==== Supplied entries

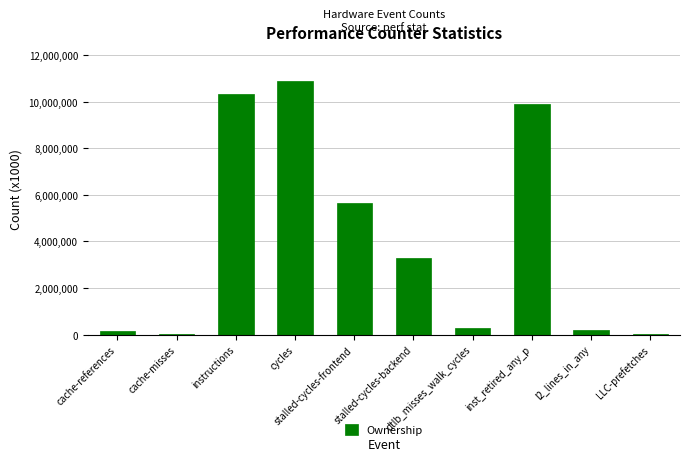

What is the maximum value shown in the chart?

10868229.7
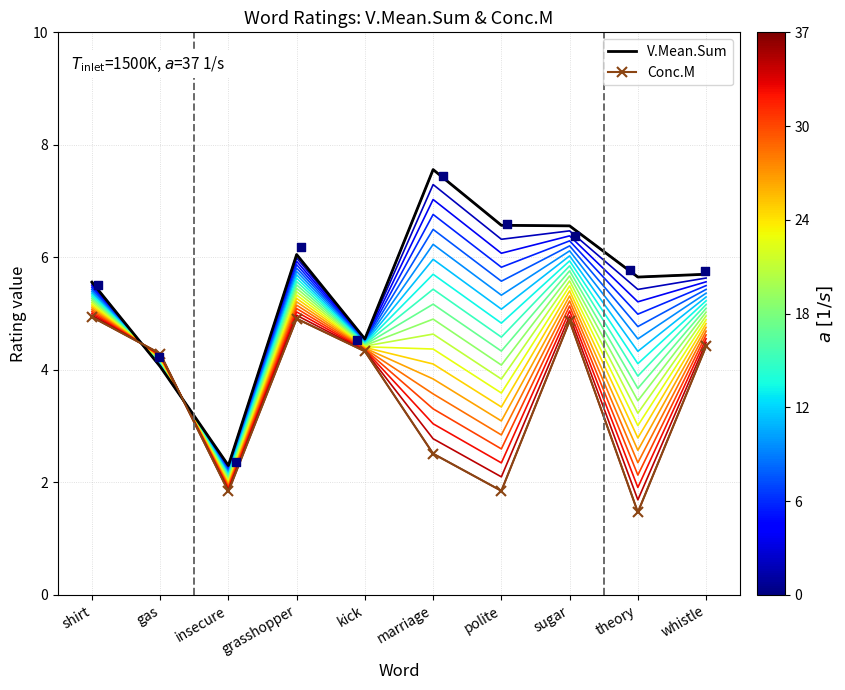

Which series has the largest Y range (max minus min)?

V.Mean.Sum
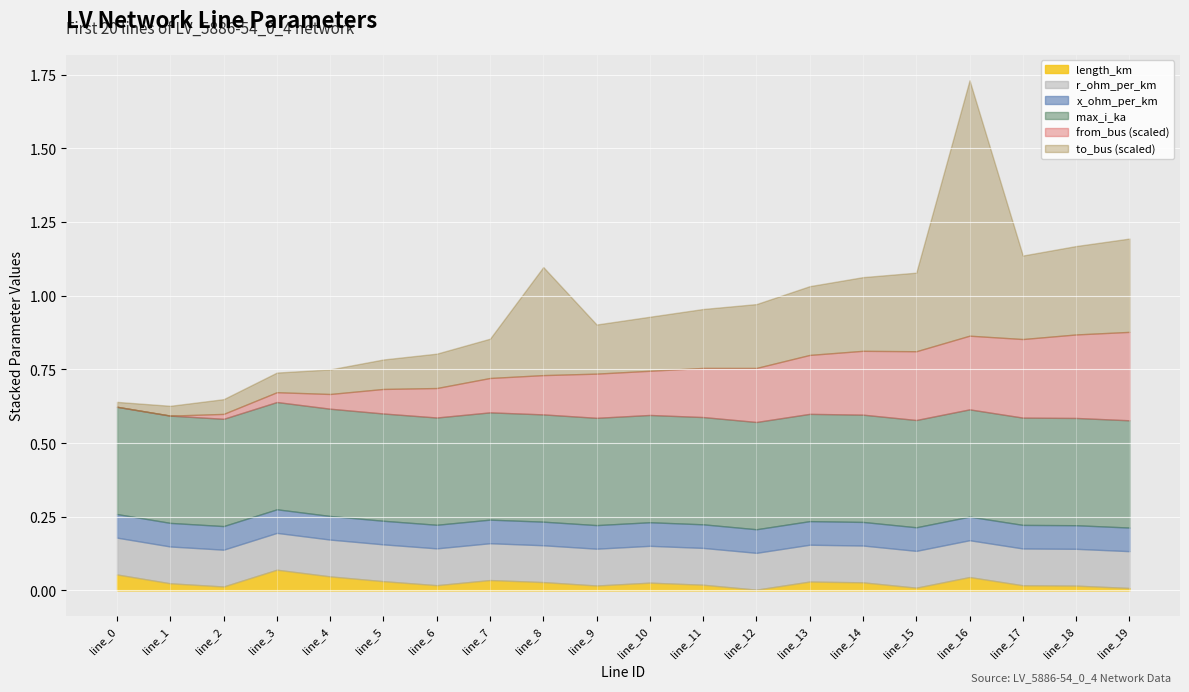

How many positive values does the from_bus series have?

18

========

◆ **What to produce**
Can you copy every item above word for word, leaving the pictures out of your answer?

◆ **Solution to this problem**
What is the maximum value shown in the chart?

10868229.7

Which series has the largest Y range (max minus min)?

V.Mean.Sum

How many positive values does the from_bus series have?

18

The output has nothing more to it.